-- BEGIN PROVIDED PASSAGE --
OOM Capture and Analyse

Linux

Azure VM OOM and SSH connection refused, we need capture the logs when OOM happens

OOM

image-20250418170958276

[root@az-dxb-nl-rh-uat-operation01 ~]# vim /etc/systemd/system/oom_capture.service
cat /etc/systemd/system/oom_capture.service
[Unit]
Description=OOM Capture and Analysis Service
After=network.target

[Service]
ExecStart=/usr/local/sbin/oom_capture
Restart=always
User=root

[Install]
WantedBy=multi-user.target
[root@az-dxb-nl-rh-uat-operation01 ~]# vim /usr/local/sbin/oom_capture
##################################

# Define log file to monitor
LOG_FILE="/var/log/messages"

# Function to analyze OOM events
analyze_oom_event() {
    local line="$1"
    echo "OOM Event Detected: $line"

    # Extract PID of the killed process
    PID=$(echo "$line" | grep -oP 'Kill process \K[0-9]+')
    if [ ! -z "$PID" ]; then
        echo "Process Details:"

        # Get detailed information about the process
        ps -fp $PID 2>/dev/null || echo "Process with PID $PID no longer exists."

        # Get the full command line of the process
        CMDLINE=$(cat /proc/$PID/cmdline 2>/dev/null | tr '\0' ' ')
        if [ $? -eq 0 ]; then
            echo "Command Line: $CMDLINE"
        else
            echo "Command line for PID $PID not available."
        fi

        # Get memory usage details
        MEMORY_USAGE=$(echo "$line" | grep -oP '(total-vm|anon-rss|file-rss):\K[0-9]+kB')
        echo "Memory Usage: $MEMORY_USAGE"

        # Get the user who ran the process
        USER=$(ps -o user= -p $PID 2>/dev/null)
        if [ $? -eq 0 ]; then
            echo "User: $USER"
-- END PROVIDED PASSAGE --
-- BEGIN SUPPLIED MATERIAL --
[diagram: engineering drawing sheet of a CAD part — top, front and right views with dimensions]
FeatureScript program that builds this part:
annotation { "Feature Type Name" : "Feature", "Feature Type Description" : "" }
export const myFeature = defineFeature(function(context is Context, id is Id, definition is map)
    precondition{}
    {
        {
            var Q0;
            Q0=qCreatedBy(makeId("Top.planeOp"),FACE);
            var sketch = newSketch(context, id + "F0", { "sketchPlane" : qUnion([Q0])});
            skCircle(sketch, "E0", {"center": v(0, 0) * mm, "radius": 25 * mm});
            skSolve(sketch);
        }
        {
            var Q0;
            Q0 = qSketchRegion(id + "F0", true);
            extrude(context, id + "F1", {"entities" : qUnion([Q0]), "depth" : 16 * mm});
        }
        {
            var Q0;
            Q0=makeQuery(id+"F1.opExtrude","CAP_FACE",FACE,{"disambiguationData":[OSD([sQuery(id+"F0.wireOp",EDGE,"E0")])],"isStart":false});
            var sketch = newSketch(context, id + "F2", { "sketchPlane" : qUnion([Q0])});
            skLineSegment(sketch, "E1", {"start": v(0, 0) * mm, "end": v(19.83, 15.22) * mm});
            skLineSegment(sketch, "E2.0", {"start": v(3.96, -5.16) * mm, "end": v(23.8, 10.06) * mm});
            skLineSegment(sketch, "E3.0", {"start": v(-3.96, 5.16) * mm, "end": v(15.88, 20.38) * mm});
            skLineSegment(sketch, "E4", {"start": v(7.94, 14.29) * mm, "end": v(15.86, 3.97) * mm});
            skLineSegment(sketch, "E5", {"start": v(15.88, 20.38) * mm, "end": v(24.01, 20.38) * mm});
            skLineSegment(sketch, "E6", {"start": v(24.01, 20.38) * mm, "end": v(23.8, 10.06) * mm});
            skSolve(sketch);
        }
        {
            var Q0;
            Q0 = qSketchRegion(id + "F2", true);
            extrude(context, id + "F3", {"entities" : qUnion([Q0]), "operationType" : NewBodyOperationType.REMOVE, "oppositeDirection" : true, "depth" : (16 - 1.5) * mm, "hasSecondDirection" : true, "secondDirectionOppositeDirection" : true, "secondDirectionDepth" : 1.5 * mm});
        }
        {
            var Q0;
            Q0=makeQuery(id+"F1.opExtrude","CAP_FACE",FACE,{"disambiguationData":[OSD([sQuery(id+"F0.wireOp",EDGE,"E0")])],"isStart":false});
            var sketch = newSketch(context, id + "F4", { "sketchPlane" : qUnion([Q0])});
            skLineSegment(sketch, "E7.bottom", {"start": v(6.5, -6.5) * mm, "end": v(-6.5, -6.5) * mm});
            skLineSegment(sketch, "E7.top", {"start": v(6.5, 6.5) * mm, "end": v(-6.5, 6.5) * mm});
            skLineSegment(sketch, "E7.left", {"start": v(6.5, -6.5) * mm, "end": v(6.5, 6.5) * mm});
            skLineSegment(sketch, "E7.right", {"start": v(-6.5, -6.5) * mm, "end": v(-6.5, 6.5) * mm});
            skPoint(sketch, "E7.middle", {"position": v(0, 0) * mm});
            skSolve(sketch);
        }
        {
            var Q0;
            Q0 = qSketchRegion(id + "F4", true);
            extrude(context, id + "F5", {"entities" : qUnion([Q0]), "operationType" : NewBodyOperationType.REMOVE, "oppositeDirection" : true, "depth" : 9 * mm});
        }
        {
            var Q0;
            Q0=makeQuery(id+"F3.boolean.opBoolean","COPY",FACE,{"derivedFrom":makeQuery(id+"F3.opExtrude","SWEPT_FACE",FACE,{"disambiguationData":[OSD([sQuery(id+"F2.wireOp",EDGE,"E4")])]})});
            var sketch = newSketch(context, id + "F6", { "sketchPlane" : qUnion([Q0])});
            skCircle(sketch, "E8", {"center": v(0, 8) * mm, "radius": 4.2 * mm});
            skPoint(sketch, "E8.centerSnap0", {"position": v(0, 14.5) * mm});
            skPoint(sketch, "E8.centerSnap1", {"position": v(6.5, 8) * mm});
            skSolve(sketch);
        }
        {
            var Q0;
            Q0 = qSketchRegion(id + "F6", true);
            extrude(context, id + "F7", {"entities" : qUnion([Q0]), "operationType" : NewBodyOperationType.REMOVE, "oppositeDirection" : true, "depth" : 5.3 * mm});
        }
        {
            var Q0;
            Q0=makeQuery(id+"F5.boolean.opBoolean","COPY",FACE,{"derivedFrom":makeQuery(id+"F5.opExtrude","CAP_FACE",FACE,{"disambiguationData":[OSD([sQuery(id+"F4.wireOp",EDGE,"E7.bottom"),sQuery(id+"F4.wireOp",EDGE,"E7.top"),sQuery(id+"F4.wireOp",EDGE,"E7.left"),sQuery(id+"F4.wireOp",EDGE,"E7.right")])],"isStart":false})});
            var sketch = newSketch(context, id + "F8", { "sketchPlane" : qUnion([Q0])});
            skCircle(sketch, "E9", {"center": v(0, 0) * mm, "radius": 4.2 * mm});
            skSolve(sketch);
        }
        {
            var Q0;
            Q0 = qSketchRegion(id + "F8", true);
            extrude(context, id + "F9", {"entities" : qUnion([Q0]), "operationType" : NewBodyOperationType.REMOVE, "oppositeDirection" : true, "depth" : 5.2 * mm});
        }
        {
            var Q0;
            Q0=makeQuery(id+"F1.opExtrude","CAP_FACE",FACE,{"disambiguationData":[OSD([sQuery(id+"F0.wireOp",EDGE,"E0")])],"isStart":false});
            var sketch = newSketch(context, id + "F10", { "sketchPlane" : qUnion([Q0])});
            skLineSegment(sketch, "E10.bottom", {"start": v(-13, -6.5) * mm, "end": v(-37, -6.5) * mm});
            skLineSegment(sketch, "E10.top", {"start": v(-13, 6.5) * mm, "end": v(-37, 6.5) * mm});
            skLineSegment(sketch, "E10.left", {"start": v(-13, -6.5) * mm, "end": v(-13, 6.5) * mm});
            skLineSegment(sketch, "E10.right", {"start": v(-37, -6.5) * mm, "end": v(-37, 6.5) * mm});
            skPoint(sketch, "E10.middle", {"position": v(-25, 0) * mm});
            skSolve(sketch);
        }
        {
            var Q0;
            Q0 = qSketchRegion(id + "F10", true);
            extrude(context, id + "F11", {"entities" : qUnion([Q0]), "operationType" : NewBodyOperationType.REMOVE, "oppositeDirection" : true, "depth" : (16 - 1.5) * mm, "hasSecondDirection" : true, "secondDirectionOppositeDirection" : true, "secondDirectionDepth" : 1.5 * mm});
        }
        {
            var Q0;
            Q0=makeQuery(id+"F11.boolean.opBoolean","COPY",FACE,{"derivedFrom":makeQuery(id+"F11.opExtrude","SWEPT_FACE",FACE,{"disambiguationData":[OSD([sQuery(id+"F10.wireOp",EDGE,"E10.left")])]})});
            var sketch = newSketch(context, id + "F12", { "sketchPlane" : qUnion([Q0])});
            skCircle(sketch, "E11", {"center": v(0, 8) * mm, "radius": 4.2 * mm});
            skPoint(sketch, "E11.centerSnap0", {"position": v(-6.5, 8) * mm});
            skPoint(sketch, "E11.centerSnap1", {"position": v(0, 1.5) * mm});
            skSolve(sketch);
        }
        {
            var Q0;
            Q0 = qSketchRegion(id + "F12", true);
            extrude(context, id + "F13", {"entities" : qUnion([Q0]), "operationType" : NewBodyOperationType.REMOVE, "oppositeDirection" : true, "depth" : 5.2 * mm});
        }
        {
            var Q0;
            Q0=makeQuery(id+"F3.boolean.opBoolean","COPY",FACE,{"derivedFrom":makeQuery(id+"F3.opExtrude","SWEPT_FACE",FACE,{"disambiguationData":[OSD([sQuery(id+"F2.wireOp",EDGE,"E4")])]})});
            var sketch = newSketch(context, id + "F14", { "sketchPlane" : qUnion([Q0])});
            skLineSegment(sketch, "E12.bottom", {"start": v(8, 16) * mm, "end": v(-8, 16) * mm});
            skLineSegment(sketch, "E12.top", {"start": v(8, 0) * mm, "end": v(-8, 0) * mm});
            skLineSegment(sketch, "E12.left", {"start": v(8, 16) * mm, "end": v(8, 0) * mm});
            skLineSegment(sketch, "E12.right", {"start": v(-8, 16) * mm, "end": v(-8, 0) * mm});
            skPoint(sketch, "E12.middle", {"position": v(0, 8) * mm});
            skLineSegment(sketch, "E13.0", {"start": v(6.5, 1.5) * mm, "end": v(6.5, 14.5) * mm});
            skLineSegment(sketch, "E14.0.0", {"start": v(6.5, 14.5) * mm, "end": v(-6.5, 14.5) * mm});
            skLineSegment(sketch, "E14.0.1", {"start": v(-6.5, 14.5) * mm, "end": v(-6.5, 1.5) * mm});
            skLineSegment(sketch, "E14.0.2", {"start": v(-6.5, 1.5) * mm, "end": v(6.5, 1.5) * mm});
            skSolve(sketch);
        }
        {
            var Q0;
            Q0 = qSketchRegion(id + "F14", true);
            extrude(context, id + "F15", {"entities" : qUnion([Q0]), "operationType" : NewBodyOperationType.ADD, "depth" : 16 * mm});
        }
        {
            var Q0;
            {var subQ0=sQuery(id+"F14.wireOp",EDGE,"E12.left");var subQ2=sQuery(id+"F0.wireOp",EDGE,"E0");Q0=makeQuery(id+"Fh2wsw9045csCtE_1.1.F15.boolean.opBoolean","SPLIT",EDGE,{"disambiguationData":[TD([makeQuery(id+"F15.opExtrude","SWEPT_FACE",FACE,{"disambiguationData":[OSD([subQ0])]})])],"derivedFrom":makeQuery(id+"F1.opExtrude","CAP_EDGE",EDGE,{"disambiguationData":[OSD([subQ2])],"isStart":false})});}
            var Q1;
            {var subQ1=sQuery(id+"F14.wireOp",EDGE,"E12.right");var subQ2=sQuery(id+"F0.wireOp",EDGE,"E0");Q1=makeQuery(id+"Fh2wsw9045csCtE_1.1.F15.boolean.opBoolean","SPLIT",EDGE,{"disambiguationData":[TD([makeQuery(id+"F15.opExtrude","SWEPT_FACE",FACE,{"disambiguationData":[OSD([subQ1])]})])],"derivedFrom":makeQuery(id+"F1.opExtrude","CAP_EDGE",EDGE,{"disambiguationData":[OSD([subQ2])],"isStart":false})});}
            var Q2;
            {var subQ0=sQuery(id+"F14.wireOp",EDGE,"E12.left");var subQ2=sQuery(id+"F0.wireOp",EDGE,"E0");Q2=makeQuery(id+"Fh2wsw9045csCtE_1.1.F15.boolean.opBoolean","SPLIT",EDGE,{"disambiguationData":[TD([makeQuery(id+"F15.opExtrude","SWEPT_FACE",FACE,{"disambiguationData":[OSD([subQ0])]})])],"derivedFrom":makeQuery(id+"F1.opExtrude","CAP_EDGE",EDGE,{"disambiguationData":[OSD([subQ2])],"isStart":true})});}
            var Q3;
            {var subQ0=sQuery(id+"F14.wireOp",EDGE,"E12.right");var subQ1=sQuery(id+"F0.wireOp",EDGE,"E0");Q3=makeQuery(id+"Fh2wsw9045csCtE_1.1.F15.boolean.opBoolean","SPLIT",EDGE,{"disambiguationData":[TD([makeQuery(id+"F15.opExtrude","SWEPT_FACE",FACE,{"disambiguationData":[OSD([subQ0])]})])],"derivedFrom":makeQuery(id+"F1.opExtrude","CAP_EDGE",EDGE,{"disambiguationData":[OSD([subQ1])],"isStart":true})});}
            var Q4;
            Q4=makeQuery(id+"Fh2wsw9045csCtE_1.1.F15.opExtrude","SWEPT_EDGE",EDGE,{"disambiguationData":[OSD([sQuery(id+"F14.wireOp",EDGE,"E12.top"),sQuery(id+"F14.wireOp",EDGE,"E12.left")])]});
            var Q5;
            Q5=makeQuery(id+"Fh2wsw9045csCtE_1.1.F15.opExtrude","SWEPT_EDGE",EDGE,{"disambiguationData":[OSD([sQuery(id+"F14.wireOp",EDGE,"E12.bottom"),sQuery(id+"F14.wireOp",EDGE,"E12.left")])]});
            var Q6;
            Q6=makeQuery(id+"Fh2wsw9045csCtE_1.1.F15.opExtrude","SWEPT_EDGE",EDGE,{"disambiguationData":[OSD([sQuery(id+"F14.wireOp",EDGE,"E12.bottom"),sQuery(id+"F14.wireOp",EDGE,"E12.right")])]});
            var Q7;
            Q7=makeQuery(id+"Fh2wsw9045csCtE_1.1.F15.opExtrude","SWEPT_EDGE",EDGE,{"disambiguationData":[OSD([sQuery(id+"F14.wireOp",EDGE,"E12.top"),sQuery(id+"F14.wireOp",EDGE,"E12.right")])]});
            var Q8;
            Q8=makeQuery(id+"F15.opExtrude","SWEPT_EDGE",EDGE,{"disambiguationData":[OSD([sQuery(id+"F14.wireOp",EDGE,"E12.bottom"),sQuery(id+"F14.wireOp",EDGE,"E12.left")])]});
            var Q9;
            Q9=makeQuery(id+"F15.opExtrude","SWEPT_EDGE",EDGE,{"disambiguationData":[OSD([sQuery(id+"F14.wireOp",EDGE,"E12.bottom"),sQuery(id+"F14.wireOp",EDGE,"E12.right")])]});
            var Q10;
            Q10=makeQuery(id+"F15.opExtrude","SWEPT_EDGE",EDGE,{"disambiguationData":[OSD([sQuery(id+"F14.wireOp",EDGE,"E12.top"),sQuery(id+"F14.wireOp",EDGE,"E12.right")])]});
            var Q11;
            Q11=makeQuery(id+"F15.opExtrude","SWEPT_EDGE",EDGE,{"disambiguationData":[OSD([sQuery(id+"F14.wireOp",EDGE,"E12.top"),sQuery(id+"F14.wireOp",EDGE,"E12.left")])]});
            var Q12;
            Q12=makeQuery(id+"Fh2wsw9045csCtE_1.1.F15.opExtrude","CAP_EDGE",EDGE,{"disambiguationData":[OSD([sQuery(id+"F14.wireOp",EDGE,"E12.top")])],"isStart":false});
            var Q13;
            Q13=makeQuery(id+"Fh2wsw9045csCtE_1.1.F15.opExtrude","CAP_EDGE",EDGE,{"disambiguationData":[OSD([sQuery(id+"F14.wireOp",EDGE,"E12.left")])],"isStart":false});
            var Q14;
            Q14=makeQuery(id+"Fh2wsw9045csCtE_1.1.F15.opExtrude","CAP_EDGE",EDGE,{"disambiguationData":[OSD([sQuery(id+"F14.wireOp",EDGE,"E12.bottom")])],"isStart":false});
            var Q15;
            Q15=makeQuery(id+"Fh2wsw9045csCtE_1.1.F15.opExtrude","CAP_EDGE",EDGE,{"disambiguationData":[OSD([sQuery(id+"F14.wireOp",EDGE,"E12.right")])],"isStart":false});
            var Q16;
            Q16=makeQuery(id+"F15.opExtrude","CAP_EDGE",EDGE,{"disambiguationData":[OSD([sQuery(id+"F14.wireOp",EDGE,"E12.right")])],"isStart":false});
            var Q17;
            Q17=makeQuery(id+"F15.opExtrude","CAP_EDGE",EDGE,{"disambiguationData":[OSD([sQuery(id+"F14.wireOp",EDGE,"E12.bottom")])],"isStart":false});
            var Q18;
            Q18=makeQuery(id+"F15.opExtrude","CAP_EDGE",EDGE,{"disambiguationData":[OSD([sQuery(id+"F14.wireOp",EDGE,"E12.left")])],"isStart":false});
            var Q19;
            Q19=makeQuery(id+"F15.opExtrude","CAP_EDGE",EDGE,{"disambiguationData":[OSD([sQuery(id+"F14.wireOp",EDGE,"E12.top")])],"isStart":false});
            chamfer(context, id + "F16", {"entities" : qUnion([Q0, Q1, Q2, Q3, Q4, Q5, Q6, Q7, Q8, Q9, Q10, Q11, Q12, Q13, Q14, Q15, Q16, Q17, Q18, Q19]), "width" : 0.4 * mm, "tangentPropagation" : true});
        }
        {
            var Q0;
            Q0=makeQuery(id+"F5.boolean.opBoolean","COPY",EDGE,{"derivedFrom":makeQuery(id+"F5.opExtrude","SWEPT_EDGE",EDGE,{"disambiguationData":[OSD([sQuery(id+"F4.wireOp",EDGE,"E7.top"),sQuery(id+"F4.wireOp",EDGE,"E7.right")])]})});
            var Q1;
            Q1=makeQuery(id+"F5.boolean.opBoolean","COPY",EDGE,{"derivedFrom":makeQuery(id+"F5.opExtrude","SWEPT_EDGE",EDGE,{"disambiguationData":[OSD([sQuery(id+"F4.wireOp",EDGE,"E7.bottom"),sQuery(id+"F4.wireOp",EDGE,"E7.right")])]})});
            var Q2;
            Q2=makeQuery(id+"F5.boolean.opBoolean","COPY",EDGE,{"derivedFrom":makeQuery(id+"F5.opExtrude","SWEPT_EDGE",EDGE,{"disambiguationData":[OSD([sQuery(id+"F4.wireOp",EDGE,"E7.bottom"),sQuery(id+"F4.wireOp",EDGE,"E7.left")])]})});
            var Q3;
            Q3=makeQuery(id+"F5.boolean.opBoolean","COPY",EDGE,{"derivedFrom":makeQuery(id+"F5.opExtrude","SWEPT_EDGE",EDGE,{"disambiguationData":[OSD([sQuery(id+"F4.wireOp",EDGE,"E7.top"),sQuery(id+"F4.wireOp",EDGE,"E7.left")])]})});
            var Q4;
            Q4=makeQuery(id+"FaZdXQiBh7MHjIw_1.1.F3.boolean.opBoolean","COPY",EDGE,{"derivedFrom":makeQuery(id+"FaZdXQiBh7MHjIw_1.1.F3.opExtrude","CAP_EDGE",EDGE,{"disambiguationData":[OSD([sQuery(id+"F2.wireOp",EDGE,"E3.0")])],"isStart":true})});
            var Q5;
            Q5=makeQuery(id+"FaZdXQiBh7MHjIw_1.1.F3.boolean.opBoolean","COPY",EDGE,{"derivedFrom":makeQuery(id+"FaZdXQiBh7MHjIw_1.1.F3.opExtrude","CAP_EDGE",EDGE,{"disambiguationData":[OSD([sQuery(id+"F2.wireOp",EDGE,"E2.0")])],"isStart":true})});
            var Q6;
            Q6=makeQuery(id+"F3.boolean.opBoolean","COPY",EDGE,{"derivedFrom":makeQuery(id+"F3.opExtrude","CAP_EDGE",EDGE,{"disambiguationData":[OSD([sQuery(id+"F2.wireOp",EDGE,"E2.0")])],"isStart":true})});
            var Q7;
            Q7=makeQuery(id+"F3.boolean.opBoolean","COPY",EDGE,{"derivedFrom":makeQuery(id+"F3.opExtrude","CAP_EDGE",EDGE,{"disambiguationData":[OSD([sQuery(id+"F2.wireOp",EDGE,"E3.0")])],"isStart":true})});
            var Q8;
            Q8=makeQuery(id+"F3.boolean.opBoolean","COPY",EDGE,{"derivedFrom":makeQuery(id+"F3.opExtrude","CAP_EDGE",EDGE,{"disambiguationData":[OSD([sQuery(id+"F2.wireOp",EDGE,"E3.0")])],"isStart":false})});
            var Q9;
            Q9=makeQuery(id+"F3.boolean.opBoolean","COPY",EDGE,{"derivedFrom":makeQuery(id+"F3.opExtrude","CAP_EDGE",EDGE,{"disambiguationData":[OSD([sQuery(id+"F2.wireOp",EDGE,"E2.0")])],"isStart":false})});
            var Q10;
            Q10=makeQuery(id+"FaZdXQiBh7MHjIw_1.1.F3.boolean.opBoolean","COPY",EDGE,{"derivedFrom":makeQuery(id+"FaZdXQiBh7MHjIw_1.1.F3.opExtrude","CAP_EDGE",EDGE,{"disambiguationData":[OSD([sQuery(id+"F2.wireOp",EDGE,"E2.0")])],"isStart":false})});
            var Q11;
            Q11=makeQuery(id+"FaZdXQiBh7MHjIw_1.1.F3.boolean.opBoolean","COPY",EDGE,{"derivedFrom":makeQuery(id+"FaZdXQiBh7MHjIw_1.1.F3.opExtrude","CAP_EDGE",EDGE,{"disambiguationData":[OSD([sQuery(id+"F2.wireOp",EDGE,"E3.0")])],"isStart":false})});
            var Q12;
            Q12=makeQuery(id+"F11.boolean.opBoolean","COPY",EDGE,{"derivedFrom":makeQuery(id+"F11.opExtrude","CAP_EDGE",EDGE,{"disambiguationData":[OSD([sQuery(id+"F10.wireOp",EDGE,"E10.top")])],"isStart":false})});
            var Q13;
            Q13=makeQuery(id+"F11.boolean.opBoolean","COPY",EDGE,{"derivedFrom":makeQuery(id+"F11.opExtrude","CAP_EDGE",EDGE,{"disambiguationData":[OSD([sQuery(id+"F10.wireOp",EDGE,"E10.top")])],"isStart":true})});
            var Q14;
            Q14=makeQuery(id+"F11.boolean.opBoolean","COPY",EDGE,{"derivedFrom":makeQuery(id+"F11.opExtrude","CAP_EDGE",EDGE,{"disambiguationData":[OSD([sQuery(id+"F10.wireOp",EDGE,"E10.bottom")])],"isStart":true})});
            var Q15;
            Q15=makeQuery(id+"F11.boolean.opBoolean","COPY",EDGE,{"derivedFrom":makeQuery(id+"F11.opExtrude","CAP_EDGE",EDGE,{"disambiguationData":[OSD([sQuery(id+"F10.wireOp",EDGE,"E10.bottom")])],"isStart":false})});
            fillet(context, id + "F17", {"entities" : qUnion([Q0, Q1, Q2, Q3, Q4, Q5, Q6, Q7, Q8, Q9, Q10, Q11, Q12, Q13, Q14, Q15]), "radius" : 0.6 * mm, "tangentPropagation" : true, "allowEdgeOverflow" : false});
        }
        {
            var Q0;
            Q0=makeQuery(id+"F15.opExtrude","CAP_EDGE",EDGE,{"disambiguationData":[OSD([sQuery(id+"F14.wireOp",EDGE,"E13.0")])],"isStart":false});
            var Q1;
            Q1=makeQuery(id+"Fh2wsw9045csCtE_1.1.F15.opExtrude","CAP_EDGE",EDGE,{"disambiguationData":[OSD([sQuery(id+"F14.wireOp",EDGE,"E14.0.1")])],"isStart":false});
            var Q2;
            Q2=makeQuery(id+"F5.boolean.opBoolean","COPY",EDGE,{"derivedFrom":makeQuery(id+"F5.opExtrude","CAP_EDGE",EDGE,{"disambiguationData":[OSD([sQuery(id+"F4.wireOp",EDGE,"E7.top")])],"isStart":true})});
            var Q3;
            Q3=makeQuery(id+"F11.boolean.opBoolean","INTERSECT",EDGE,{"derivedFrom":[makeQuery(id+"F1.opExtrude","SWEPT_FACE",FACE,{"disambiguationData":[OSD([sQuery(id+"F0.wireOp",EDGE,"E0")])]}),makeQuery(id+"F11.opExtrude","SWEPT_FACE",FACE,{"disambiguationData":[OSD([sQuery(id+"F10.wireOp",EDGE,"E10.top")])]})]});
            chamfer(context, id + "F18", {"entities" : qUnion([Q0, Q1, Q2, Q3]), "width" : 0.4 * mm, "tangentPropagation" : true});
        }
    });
-- END SUPPLIED MATERIAL --
● REQUIREMENT:
From the OOM capture page above, copy out word for word the portion starting with "# Get detailed" and going on through "2>/dev/null | tr '\0' ' ')".

● RIGHT ANSWER:
# Get detailed information about the process
        ps -fp $PID 2>/dev/null || echo "Process with PID $PID no longer exists."

        # Get the full command line of the process
        CMDLINE=$(cat /proc/$PID/cmdline 2>/dev/null | tr '\0' ' ')